[[ RECORDS SUPPLIED, beginning ]]
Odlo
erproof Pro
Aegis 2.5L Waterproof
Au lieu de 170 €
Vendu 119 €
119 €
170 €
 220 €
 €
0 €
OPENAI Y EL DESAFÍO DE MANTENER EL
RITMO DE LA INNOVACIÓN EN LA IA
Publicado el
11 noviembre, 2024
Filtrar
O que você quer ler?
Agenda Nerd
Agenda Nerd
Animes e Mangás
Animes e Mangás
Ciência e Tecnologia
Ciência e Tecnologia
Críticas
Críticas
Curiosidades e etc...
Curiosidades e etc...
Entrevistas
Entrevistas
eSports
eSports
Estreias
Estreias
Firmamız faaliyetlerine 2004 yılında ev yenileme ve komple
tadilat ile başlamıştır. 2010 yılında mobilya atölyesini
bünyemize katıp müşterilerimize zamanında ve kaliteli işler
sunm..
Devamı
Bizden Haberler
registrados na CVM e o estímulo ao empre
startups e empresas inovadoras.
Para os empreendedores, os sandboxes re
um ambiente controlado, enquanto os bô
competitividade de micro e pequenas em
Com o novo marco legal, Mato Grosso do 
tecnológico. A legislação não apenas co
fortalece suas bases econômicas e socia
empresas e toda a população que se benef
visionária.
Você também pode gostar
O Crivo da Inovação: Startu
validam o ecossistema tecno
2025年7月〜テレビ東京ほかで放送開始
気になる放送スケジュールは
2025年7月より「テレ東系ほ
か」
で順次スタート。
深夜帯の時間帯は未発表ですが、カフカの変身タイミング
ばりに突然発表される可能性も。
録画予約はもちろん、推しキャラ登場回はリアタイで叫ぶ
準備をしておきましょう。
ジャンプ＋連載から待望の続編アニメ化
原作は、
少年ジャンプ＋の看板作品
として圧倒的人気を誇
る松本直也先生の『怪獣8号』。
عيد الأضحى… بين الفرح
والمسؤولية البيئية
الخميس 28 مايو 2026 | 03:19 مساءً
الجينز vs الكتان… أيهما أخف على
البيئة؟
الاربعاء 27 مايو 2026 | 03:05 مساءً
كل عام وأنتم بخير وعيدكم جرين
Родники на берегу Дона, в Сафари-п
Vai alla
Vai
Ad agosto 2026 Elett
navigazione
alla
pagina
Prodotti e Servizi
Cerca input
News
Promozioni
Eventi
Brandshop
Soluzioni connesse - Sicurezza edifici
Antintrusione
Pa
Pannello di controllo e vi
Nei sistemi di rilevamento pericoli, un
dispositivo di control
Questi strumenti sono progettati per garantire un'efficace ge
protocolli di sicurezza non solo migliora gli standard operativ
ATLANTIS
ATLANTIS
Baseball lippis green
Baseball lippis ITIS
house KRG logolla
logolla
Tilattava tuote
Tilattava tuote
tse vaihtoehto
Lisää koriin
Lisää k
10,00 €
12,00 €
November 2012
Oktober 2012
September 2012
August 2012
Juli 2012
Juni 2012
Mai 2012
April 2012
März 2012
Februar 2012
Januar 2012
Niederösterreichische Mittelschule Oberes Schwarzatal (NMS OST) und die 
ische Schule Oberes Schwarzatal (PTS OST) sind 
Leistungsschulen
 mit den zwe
[[ RECORDS SUPPLIED, end ]]
#### WHAT YOU SHOULD DO
Can you reproduce all of the lines above word for word, without changing a single character?

#### RESPONSE FOR THIS EXERCISE
Odlo
erproof Pro
Aegis 2.5L Waterproof
Au lieu de 170 €
Vendu 119 €
119 €
170 €
 220 €
 €
0 €
OPENAI Y EL DESAFÍO DE MANTENER EL
RITMO DE LA INNOVACIÓN EN LA IA
Publicado el
11 noviembre, 2024
Filtrar
O que você quer ler?
Agenda Nerd
Agenda Nerd
Animes e Mangás
Animes e Mangás
Ciência e Tecnologia
Ciência e Tecnologia
Críticas
Críticas
Curiosidades e etc...
Curiosidades e etc...
Entrevistas
Entrevistas
eSports
eSports
Estreias
Estreias
Firmamız faaliyetlerine 2004 yılında ev yenileme ve komple
tadilat ile başlamıştır. 2010 yılında mobilya atölyesini
bünyemize katıp müşterilerimize zamanında ve kaliteli işler
sunm..
Devamı
Bizden Haberler
registrados na CVM e o estímulo ao empre
startups e empresas inovadoras.
Para os empreendedores, os sandboxes re
um ambiente controlado, enquanto os bô
competitividade de micro e pequenas em
Com o novo marco legal, Mato Grosso do 
tecnológico. A legislação não apenas co
fortalece suas bases econômicas e socia
empresas e toda a população que se benef
visionária.
Você também pode gostar
O Crivo da Inovação: Startu
validam o ecossistema tecno
2025年7月〜テレビ東京ほかで放送開始
気になる放送スケジュールは
2025年7月より「テレ東系ほ
か」
で順次スタート。
深夜帯の時間帯は未発表ですが、カフカの変身タイミング
ばりに突然発表される可能性も。
録画予約はもちろん、推しキャラ登場回はリアタイで叫ぶ
準備をしておきましょう。
ジャンプ＋連載から待望の続編アニメ化
原作は、
少年ジャンプ＋の看板作品
として圧倒的人気を誇
る松本直也先生の『怪獣8号』。
عيد الأضحى… بين الفرح
والمسؤولية البيئية
الخميس 28 مايو 2026 | 03:19 مساءً
الجينز vs الكتان… أيهما أخف على
البيئة؟
الاربعاء 27 مايو 2026 | 03:05 مساءً
كل عام وأنتم بخير وعيدكم جرين
Родники на берегу Дона, в Сафари-п
Vai alla
Vai
Ad agosto 2026 Elett
navigazione
alla
pagina
Prodotti e Servizi
Cerca input
News
Promozioni
Eventi
Brandshop
Soluzioni connesse - Sicurezza edifici
Antintrusione
Pa
Pannello di controllo e vi
Nei sistemi di rilevamento pericoli, un
dispositivo di control
Questi strumenti sono progettati per garantire un'efficace ge
protocolli di sicurezza non solo migliora gli standard operativ
ATLANTIS
ATLANTIS
Baseball lippis green
Baseball lippis ITIS
house KRG logolla
logolla
Tilattava tuote
Tilattava tuote
tse vaihtoehto
Lisää koriin
Lisää k
10,00 €
12,00 €
November 2012
Oktober 2012
September 2012
August 2012
Juli 2012
Juni 2012
Mai 2012
April 2012
März 2012
Februar 2012
Januar 2012
Niederösterreichische Mittelschule Oberes Schwarzatal (NMS OST) und die 
ische Schule Oberes Schwarzatal (PTS OST) sind 
Leistungsschulen
 mit den zwe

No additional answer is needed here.